By adding Michael Ryder’s $4 million annual cap hit to the mix, the Bruins are at $54,361,666. They must still add Dennis Wideman’s number (at least $3 million annually) to their total, which would put them over the $56.7 million cap ceiling. The Bruins must dip below the number by the start of the regular season.
“We’ll look to improve our team, but it’s unlikely that I’ll continue in the free agent market unless we made a trade or move some money,” GM Peter Chiarelli said.
While Chiarelli may back away from any signings, he said he’ll remain involved in trade talks.
“If there are deals out there that will improve your team, you have to make sure you can participate in them,” Chiarelli said. “You don’t want to miss out on those.”
* Chiarelli said that if he doesn’t make any more moves, he’d be happy with his roster going into training camp.

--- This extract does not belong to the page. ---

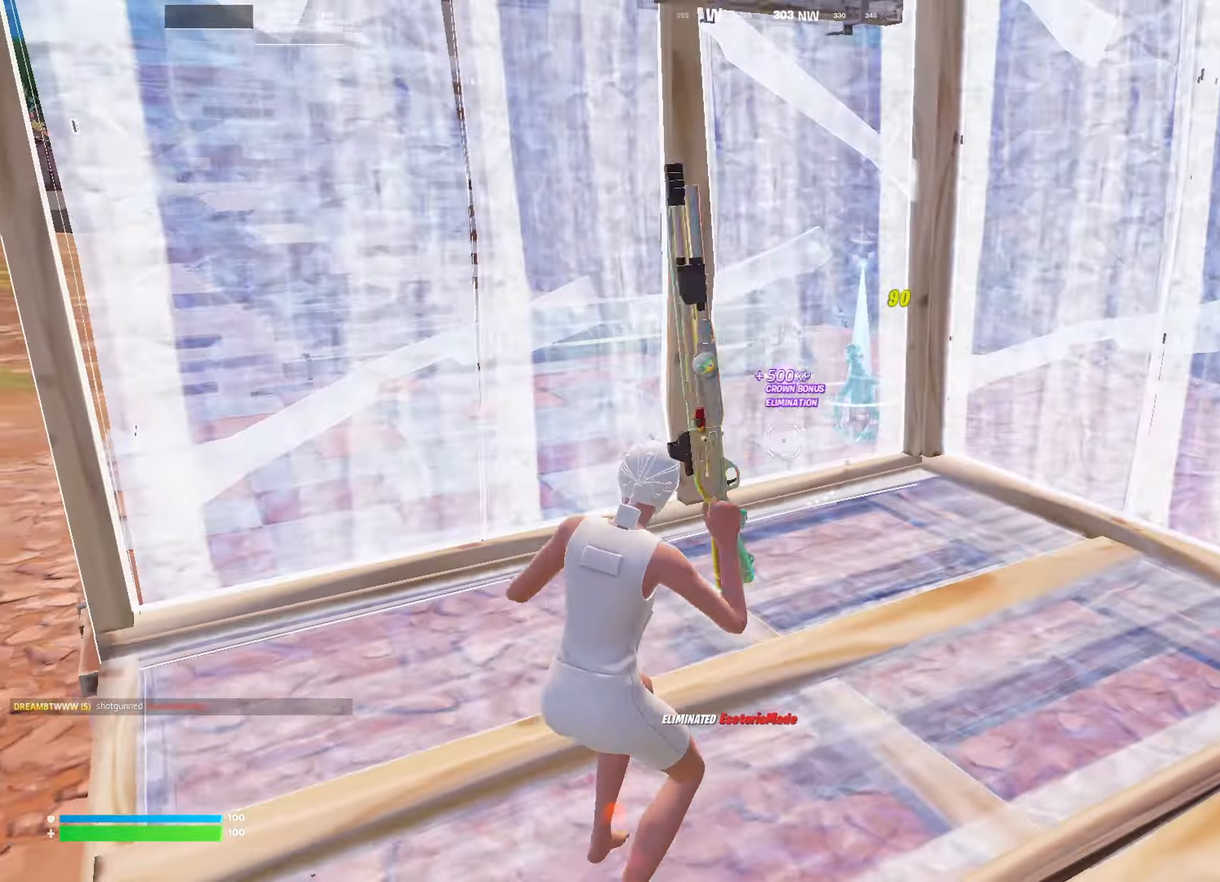
{"buttons": ["L3"], "left_stick": "up-right", "right_stick": "down", "events": [[50, "L3", "up"], [184, "right_stick", "right"], [217, "CROSS", "down"], [284, "CROSS", "up"], [317, "right_stick", "down-right"], [434, "right_stick", "down"], [451, "L3", "down"]]}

* The Bruins had a two-year offer on the table for Glen Metropolit, but the center signed a two-year, $2 million deal with Philadelphia instead. It is the first multi-year deal of Metropolit’s NHL career. “Glen was a real good soldier for us last year,” Chiarelli said. “We made him an offer, but at his age and his point of his career, I don’t begrudge him going out and testing the market. He’s a good man. I’m happy to see he got what he wanted. I wish him the best. We’ve got some young guys that can fill in. That’s part of our plan here. I don’t feel badly about it because Glen’s a good person and he got a deal he liked.”
* The deals that went to defensemen ($7.1 million annually for Brian Campbell, $6.5 million for Wade Redden, $4.1 million for Mark Streit) showed the lack of quality puck-movers and the price that teams are willing to pay for them. “There were some deals on defense that were a lot higher than I would have thought,” Chiarelli said.